> [What you have to do] Copy out the part of the listing that opens with the line containing "After every picture, add" and closes with the line containing "0.019142, 0.470443, -1.629076]]", keeping every character as it appears. Include both of those lines and nothing outside them.
• • • • •
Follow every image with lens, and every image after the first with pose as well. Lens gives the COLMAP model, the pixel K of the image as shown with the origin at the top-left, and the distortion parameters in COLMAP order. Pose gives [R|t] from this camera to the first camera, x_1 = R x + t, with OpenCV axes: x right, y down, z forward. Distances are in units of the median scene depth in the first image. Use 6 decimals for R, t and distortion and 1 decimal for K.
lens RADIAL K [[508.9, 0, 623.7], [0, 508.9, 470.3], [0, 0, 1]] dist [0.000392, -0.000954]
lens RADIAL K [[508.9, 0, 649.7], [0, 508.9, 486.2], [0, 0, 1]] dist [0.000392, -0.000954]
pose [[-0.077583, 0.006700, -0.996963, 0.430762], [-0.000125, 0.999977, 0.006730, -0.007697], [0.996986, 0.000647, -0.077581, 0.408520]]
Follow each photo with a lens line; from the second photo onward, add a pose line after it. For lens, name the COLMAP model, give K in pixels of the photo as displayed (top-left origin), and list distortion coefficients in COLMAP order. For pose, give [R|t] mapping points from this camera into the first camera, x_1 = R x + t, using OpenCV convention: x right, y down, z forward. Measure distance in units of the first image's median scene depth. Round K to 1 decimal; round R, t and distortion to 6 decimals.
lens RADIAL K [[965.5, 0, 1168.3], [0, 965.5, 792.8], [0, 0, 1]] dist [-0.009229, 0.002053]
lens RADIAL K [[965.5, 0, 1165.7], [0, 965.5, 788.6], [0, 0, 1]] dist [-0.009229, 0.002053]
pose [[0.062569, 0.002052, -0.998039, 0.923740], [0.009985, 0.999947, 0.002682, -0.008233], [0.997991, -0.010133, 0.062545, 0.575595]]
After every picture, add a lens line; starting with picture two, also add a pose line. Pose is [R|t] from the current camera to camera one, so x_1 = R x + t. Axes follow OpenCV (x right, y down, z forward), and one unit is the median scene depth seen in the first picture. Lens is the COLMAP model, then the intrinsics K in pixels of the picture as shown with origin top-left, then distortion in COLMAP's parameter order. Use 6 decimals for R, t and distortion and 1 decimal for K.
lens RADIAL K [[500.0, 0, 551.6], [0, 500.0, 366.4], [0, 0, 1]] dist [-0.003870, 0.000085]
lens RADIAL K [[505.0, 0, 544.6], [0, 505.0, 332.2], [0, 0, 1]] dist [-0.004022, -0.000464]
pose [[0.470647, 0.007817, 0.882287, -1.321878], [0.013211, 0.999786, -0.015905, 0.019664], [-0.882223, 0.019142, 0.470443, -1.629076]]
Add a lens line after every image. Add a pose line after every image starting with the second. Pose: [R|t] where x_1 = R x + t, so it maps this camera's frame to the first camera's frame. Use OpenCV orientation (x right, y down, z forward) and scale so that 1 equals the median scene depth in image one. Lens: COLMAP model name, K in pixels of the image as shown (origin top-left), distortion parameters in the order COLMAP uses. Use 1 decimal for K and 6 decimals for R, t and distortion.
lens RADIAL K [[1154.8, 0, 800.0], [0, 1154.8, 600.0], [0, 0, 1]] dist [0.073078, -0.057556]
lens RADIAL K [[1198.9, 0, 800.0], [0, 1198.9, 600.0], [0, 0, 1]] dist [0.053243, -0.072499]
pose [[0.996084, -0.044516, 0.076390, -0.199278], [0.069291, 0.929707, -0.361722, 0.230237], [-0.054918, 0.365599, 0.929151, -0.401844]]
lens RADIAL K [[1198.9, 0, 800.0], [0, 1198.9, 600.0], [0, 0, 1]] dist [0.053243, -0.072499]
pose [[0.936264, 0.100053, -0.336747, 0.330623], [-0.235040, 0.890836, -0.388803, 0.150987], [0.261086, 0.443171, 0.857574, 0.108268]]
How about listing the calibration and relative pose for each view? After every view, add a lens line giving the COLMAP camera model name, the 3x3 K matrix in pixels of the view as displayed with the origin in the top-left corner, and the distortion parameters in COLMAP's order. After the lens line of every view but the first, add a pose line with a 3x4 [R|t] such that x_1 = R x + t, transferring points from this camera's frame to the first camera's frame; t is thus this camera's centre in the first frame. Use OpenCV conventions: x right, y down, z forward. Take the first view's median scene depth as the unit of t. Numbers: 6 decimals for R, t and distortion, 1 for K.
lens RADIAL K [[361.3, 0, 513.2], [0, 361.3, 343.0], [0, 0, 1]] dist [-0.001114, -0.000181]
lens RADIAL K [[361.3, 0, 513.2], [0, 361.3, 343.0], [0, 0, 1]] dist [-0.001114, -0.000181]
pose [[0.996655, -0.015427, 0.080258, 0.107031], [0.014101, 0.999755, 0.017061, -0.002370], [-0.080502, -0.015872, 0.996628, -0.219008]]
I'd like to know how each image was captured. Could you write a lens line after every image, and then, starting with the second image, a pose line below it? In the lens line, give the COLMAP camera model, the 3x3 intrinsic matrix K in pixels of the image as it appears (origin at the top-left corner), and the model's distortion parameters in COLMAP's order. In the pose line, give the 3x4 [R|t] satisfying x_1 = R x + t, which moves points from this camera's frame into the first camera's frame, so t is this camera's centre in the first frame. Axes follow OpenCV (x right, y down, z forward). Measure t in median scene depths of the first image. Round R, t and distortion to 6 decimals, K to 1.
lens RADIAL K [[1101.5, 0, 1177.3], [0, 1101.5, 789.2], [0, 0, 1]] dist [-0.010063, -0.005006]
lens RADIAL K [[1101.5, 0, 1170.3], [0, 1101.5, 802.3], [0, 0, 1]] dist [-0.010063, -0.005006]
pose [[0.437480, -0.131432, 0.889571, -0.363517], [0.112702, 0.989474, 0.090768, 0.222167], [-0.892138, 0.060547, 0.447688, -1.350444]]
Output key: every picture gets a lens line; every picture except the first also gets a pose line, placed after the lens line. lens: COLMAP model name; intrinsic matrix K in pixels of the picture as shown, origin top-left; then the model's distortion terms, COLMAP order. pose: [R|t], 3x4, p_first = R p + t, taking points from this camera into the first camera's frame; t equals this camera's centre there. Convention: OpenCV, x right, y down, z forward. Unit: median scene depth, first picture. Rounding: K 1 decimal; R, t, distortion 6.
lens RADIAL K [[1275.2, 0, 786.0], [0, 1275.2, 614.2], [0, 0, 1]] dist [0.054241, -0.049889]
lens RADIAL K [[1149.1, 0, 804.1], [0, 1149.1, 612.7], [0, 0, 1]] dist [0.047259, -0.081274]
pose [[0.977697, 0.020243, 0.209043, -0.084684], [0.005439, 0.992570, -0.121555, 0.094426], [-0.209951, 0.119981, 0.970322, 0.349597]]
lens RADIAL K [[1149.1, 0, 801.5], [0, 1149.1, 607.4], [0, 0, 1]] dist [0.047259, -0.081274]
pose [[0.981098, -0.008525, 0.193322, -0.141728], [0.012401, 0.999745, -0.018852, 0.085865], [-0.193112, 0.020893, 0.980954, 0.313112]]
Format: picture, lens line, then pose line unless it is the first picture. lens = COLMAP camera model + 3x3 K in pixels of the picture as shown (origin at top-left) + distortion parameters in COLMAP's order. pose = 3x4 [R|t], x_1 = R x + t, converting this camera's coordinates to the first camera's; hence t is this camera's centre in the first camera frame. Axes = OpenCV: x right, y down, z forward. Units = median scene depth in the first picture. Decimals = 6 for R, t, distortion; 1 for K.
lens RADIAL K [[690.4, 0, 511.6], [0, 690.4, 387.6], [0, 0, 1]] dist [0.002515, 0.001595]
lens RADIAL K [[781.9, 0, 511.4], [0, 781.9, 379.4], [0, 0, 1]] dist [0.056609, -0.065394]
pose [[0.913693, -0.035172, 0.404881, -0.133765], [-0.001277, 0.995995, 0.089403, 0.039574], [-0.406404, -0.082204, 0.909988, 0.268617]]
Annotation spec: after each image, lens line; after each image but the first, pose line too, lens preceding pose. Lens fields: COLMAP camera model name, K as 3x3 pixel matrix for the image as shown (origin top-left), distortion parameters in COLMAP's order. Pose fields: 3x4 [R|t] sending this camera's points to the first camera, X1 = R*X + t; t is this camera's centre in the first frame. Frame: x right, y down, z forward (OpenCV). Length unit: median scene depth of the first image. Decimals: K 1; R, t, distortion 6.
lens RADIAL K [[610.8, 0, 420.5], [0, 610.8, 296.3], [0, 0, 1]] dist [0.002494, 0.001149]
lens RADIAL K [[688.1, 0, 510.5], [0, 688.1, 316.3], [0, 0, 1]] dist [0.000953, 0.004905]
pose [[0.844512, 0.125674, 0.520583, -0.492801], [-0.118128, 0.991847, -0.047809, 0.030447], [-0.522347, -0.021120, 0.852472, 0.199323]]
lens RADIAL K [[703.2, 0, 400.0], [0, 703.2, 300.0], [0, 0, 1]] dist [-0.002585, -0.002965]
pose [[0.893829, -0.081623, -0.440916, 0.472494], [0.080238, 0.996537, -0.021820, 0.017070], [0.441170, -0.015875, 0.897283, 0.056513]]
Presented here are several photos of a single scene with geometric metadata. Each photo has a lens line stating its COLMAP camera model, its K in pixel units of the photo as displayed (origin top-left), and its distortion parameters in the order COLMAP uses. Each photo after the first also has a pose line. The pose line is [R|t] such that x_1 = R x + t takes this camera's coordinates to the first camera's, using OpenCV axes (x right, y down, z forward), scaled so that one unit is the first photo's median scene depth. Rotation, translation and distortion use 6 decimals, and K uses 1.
• • • • •
> [Response to the task]
After every picture, add a lens line; starting with picture two, also add a pose line. Pose is [R|t] from the current camera to camera one, so x_1 = R x + t. Axes follow OpenCV (x right, y down, z forward), and one unit is the median scene depth seen in the first picture. Lens is the COLMAP model, then the intrinsics K in pixels of the picture as shown with origin top-left, then distortion in COLMAP's parameter order. Use 6 decimals for R, t and distortion and 1 decimal for K.
lens RADIAL K [[500.0, 0, 551.6], [0, 500.0, 366.4], [0, 0, 1]] dist [-0.003870, 0.000085]
lens RADIAL K [[505.0, 0, 544.6], [0, 505.0, 332.2], [0, 0, 1]] dist [-0.004022, -0.000464]
pose [[0.470647, 0.007817, 0.882287, -1.321878], [0.013211, 0.999786, -0.015905, 0.019664], [-0.882223, 0.019142, 0.470443, -1.629076]]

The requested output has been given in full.